Indiana Purdue Basketball

Purdue forward Trevion Williams prepares to shoot a free throw during the second half against Indiana on Feb. 27 in West Lafayette.

Growing up in Chicago, Purdue junior forward Trevion Williams learned the value of rebounding at an early age.

“I like the physical side of things and growing up playing basketball, I wanted to be a point guard,” Williams said. “Somebody had to sit me down and say, like, it’s not for everybody, and they told me you have to do the things that people don’t want to do, and people don’t want to play defense. People don’t want to go rebound the basketball. Everyone wants to score.

“I found that one thing that kind of separates me and helps me make a name for myself, so I’m going to continue with it.”

It helps, of course, that Williams played last season at 6-foot-9 and 270 pounds. But Williams broke through because of his ability to both score inside and control the boards. He posted eight double-doubles, including six in Big Ten play, averaging 11.5 points and 7.6 rebounds.

With the beginning of Purdue basketball practices this week, Williams is preparing again to take on his role as an inside scorer and physical presence on the glass.

“I kind of had to set myself aside and realize how much my role means to this team, and I’ve been constantly working on my game, working on my body,” Williams said. “So it’s been paying off for me.”

Ideally, Williams said he’d like to play this season between 255 and 260 pounds. He said he’s about 10 pounds over that target weight.

“I’m slowly getting there,” Williams said. “I kind of want to be consistent with that, just getting better eating habits. I’m working towards it.”

Williams averaged 21.5 minutes per game. Purdue coach Matt Painter said Williams getting to a lighter playing weight would not only help him with fatigue and foul trouble but would sharpen other aspects of his game as well.

“You continue to get into shape and keep working at it,” Painter said. “It’s not something that ever stops. You want to put yourself in the best possible position. He’s a guy that can really pass the ball, he can handle the ball, and so the better shape he can get, he can move off the bounce, especially against bigger guys. So he can move around and really be nimble to go along with what he does in the post.”

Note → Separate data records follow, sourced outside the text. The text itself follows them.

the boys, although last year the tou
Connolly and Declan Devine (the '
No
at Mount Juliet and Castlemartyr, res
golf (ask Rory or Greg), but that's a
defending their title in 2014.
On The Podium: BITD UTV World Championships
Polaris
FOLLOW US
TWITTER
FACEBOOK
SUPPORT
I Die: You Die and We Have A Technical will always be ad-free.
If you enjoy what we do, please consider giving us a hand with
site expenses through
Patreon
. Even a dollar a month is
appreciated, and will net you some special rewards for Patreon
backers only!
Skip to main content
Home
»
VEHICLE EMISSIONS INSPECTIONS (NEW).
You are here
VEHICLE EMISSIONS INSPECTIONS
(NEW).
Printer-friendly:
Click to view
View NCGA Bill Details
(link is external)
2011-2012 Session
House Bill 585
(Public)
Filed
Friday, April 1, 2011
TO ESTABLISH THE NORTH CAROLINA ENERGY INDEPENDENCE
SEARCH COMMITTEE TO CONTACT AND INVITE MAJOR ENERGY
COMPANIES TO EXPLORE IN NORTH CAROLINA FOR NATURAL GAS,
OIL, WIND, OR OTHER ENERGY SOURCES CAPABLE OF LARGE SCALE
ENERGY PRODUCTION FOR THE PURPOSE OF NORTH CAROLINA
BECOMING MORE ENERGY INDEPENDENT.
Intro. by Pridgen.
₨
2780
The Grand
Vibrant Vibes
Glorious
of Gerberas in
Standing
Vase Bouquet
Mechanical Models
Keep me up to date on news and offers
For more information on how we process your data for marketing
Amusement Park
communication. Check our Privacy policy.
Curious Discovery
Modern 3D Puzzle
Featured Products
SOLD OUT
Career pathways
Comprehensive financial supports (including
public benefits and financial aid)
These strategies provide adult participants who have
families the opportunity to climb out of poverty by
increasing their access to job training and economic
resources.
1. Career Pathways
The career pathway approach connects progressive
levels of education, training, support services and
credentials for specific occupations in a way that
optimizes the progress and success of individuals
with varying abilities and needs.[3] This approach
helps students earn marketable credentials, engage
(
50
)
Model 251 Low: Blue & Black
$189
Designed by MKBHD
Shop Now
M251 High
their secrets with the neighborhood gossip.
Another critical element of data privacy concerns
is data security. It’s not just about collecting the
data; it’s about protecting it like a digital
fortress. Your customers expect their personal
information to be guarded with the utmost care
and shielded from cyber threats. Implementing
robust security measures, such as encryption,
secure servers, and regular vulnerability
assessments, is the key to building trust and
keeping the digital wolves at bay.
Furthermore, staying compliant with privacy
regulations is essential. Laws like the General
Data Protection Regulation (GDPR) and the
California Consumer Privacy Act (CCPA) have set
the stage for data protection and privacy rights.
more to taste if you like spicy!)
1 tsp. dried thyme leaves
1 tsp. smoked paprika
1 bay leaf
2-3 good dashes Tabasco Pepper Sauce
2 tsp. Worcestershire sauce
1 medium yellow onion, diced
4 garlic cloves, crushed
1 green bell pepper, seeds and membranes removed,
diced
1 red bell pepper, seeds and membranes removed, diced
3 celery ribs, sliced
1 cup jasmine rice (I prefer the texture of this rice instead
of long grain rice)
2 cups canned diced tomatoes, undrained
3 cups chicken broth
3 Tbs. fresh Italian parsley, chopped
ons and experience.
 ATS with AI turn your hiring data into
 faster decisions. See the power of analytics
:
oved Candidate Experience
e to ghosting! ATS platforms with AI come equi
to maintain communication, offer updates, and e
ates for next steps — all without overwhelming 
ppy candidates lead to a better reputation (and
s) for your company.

Williams said most of his offseason conditioning has consisted of getting up and down the floor during workouts, which have been sporadic over the summer due to the pandemic. But he feels confident he’ll be ready when the season starts Nov. 25.

“I don’t feel too much pressure,” Williams said. “I know what’s coming. I know what to expect. I know how many minutes I have to play in order for us to or be able to play, in order for us to kind of flush it and kind of get going. My role is big this year. We don’t have any seniors, so as juniors (we) have to kind of buckle down and take this team on our own and kind of build the rest of the guys up and get them going.”

Off the court, Williams said he was unable to return to his native Chicago, where he’s worked with inner-city youth, due to the pandemic. He did spend time reading to kids at preschools in Lafayette during the spring and summer.

“That’s kind of my passion, working with kids,” Williams said. “I enjoy watching them grow up. I think it’s kind of interesting watching them grow into an adult, and, you know, me growing up, I didn’t have all the necessary resources to put me in the best position, so I just kind of want to give back with everything that I’ve been taught. It makes me feel better about myself.”


With sophomore center Emmanuel Dowuona out during the first week of practice, freshman 7-3 center Zach Edey has gotten more playing time in the post in drills. Williams said Edey has made an early impression. “He’s blocking everything in practice … he’s going to give other teams problems with his length,” Williams said. “He’s similar to Matt Haarms. A little stronger, a little bigger and I think he’s a little more aggressive. I think he’s going to be OK.”